» PROBLEM TO WORK ON:
Please copy out the stretch of the records from their very first line through the line containing "Ученый Совет". Include both ends.

» RECORDS FOR THE EXERCISE:

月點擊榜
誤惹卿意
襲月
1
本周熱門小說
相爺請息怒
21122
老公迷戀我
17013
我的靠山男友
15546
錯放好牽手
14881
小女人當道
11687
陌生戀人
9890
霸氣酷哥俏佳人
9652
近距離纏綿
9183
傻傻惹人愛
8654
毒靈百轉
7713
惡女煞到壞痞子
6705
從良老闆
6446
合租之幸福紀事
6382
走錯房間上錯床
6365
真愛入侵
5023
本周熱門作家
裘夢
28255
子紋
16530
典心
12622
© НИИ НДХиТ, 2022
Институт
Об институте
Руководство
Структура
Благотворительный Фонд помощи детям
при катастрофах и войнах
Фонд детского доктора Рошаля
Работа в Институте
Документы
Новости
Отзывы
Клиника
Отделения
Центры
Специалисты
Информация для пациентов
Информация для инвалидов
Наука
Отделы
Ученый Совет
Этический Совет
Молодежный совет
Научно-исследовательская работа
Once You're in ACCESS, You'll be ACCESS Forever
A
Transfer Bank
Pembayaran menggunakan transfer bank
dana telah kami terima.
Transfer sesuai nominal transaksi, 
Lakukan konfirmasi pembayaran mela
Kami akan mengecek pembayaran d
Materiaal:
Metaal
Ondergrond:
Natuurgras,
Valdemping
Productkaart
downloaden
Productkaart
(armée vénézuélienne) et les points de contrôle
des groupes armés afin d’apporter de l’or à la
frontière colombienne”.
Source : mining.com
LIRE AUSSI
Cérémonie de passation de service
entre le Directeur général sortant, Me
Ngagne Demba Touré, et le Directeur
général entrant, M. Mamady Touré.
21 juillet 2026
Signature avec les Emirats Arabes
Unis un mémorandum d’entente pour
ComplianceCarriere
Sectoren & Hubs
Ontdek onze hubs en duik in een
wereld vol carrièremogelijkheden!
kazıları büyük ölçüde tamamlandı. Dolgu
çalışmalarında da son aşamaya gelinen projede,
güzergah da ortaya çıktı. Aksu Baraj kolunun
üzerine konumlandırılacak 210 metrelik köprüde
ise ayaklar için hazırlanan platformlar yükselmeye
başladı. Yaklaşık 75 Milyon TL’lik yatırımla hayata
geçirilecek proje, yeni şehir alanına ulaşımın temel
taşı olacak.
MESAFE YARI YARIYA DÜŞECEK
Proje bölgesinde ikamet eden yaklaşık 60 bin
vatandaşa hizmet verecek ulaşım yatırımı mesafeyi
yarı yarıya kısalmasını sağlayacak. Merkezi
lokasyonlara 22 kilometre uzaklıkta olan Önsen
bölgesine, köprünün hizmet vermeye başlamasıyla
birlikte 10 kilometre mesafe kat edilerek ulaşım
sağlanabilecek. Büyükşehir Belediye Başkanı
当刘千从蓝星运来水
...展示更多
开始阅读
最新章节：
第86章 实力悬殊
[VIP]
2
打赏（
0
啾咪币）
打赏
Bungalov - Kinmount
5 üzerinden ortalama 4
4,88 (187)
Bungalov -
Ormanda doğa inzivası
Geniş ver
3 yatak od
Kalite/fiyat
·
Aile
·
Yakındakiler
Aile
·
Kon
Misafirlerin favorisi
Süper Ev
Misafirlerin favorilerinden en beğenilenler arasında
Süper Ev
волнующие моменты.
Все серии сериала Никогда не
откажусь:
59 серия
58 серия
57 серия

» EXERCISE RESPONSE:
月點擊榜
誤惹卿意
襲月
1
本周熱門小說
相爺請息怒
21122
老公迷戀我
17013
我的靠山男友
15546
錯放好牽手
14881
小女人當道
11687
陌生戀人
9890
霸氣酷哥俏佳人
9652
近距離纏綿
9183
傻傻惹人愛
8654
毒靈百轉
7713
惡女煞到壞痞子
6705
從良老闆
6446
合租之幸福紀事
6382
走錯房間上錯床
6365
真愛入侵
5023
本周熱門作家
裘夢
28255
子紋
16530
典心
12622
© НИИ НДХиТ, 2022
Институт
Об институте
Руководство
Структура
Благотворительный Фонд помощи детям
при катастрофах и войнах
Фонд детского доктора Рошаля
Работа в Институте
Документы
Новости
Отзывы
Клиника
Отделения
Центры
Специалисты
Информация для пациентов
Информация для инвалидов
Наука
Отделы
Ученый Совет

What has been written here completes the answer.